– Джон звонил? Он приходил?
– Пока нет. – Бьянка погладила волосы Рины. – Он сказал, что это потребует времени.
– Я хочу поехать туда. Хочу сама посмотреть.
– А что он об этом сказал? – мягко спросила Бьянка.
– Что мне не следует. – Собственный голос показался ей слабым и тонким, как будто она долго болела. – Что меня все равно не пустят внутрь. Но…
– Потерпи, девочка. Я знаю, как это тяжело. Постарайся еще немного поспать. Я посижу с тобой.
– Я не хочу спать. Вдруг это ошибка?
– Мы подождем. Это все, что мы можем. Фрэн пошла в церковь поставить свечку и помолиться. Она пошла за меня, чтобы я могла остаться с тобой.
– Я не могу молиться. Я не могу вспомнить молитву.
– Дело не в словах, и ты прекрасно это знаешь.
Рина повернула голову и увидела, что ее мать держит в руках четки.
– Ты всегда находишь нужные слова.
– Если тебе нужны слова, можешь повторять за мной. Мы начнем молиться.
Бьянка вложила четки с распятием в руку Рины. Набрав в легкие побольше воздуха, Рина перекрестила себя распятием и нащупала первую бусину четок.
– Верую в Господа Бога Всемогущего, Создателя неба и земли.
Они перебрали все четки, тихий ласковый мамин голос переплетался с ее голосом. Но она не могла молиться за душу Джоша, ей не хватало смирения принять божью волю. Она молилась, чтобы это была ошибка. Она молилась, чтобы бог сделал так, чтобы она очнулась и обнаружила, что все это было ужасным сном.
Подойдя к двери ее спальни, Гиб увидел, что голова его дочери лежит на коленях у его жены. Бьянка все еще держала четки, но теперь она тихонько напевала колыбельную, которую пела всем своим детям, когда они подолгу не могли заснуть ночью.
Они встретились глазами, и Гиб понял, что она прочла в его глазах правду: ее прекрасное лицо омрачилось горем.
– Джон здесь. – Его сердце сжалось от боли, когда Рина повернула голову и взглянула на отца с отчаянной надеждой. – Хочешь, я попрошу его подняться сюда, детка?
Губы Рины задрожали.
– Это правда?
Гиб ничего не сказал, лишь подошел к ней и прижался губами к ее лбу.
– Я спущусь. Я сейчас спущусь.
Джон Мингер ждал в гостиной с Сандером и Фрэн. Если на лице отца Рина увидела печаль, то на мрачном лице Джона читалось сочувствие. Она сказала себе, что выдержит, она должна выдержать, потому что ничего другого не оставалось.
– Как? – спросила она хрипло и тут же покачала головой, не давая ему ответить. – Спасибо вам. Спасибо, что все это сделали, что пришли поговорить со мной. Я…
– Ш-ш-ш… – Он подошел и взял ее за руки. – Давай сядем.

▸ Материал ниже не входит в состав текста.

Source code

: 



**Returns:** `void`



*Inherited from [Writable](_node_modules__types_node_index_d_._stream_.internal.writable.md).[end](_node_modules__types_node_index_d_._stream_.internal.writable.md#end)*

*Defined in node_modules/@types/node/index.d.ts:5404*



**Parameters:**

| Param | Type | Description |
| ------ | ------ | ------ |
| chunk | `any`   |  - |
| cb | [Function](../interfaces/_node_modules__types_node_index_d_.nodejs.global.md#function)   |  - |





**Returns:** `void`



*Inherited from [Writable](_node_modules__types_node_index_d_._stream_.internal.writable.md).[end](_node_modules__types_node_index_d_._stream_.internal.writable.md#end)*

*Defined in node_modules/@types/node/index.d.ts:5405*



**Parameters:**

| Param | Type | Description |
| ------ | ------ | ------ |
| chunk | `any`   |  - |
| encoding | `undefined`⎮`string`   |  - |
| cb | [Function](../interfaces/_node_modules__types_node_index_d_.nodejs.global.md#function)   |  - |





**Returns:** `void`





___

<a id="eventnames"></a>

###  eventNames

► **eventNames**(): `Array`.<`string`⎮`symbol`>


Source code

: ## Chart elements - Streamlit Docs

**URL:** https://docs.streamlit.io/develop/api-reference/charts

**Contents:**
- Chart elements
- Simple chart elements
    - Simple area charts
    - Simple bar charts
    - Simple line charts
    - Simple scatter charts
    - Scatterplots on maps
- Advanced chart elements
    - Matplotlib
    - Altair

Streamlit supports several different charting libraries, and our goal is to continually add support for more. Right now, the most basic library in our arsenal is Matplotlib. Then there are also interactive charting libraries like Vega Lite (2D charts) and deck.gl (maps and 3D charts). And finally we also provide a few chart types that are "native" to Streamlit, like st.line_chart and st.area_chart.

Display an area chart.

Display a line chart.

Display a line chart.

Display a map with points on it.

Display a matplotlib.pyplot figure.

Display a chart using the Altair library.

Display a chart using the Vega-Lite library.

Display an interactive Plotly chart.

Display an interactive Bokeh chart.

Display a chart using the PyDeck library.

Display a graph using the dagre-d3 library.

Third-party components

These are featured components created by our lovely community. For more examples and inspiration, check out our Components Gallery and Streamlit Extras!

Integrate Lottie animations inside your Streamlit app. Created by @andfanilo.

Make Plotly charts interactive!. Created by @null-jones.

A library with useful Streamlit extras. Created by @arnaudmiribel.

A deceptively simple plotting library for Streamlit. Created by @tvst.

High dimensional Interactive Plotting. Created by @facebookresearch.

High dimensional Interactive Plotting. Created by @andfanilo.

– Я сварила кофе. – Фрэн занялась кофейником. – Рина, я принесла тебе пепси. Знаю, ты не любишь кофе, поэтому… – Она замолчала и беспомощно развела руками. – Я не знала, что еще сделать.

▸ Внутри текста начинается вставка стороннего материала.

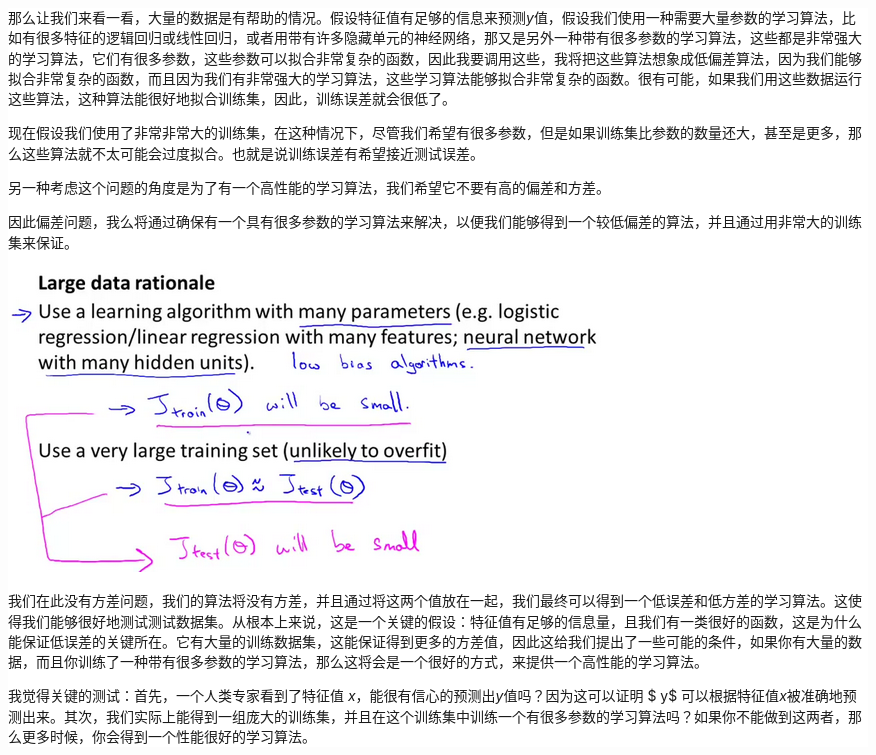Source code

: 那么让我们来看一看，大量的数据是有帮助的情况。假设特征值有足够的信息来预测$y$值，假设我们使用一种需要大量参数的学习算法，比如有很多特征的逻辑回归或线性回归，或者用带有许多隐藏单元的神经网络，那又是另外一种带有很多参数的学习算法，这些都是非常强大的学习算法，它们有很多参数，这些参数可以拟合非常复杂的函数，因此我要调用这些，我将把这些算法想象成低偏差算法，因为我们能够拟合非常复杂的函数，而且因为我们有非常强大的学习算法，这些学习算法能够拟合非常复杂的函数。很有可能，如果我们用这些数据运行这些算法，这种算法能很好地拟合训练集，因此，训练误差就会很低了。
	
现在假设我们使用了非常非常大的训练集，在这种情况下，尽管我们希望有很多参数，但是如果训练集比参数的数量还大，甚至是更多，那么这些算法就不太可能会过度拟合。也就是说训练误差有希望接近测试误差。
	
另一种考虑这个问题的角度是为了有一个高性能的学习算法，我们希望它不要有高的偏差和方差。
	
因此偏差问题，我么将通过确保有一个具有很多参数的学习算法来解决，以便我们能够得到一个较低偏差的算法，并且通过用非常大的训练集来保证。

![](../images/05a3c884505e08028d37a04472d0964a.png)

我们在此没有方差问题，我们的算法将没有方差，并且通过将这两个值放在一起，我们最终可以得到一个低误差和低方差的学习算法。这使得我们能够很好地测试测试数据集。从根本上来说，这是一个关键的假设：特征值有足够的信息量，且我们有一类很好的函数，这是为什么能保证低误差的关键所在。它有大量的训练数据集，这能保证得到更多的方差值，因此这给我们提出了一些可能的条件，如果你有大量的数据，而且你训练了一种带有很多参数的学习算法，那么这将会是一个很好的方式，来提供一个高性能的学习算法。
	
我觉得关键的测试：首先，一个人类专家看到了特征值 $x$，能很有信心的预测出$y$值吗？因为这可以证明 $ y$ 可以根据特征值$x$被准确地预测出来。其次，我们实际上能得到一组庞大的训练集，并且在这个训练集中训练一个有很多参数的学习算法吗？如果你不能做到这两者，那么更多时候，你会得到一个性能很好的学习算法。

– Ты все сделала правильно. – Бьянка подвела Рину к креслу. – Прошу вас, садитесь, Джон. Рина должна услышать все, что вы можете ей сказать.
Он сел, потер нос.
– Я говорил с офицером страховой компании, с инспектором, кое с кем из пожарных и с полицией. Все считают, что пожар начался случайно. Вызван непогашенной сигаретой.
– Но Джон не курил. Вы им передали, что я говорила? Он не курил.
– Я все это с ними обсудил, Рина. Бывает, что люди, непривычные к курению, изредка балуются сигареткой. Может, кто-то оставил пачку в квартире.
– Но он никогда не курил. Я… я никогда не видела, чтобы он курил.
– Он был один в квартире, никаких следов взлома или вторжения. Он был… Судя по всему, он сидел или лежал в постели, возможно, читал или писал. И уронил сигарету на матрац. Точка возгорания и распространения огня совершенно очевидна и бесспорна. Началось с того, что матрац затлел, потом занялись простыни. Должно быть, он проснулся в дыму, не разобрал спросонья, что к чему. Он упал, милая. Упал или скатился с постели, увлекая за собой простыни. Это сработало как фитиль. Патологоанатом будет делать анализы, а пожарный инспектор проведет повторный осмотр в качестве профессиональной любезности, но на данный момент нет причин подозревать что-либо иное, кроме трагического несчастного случая.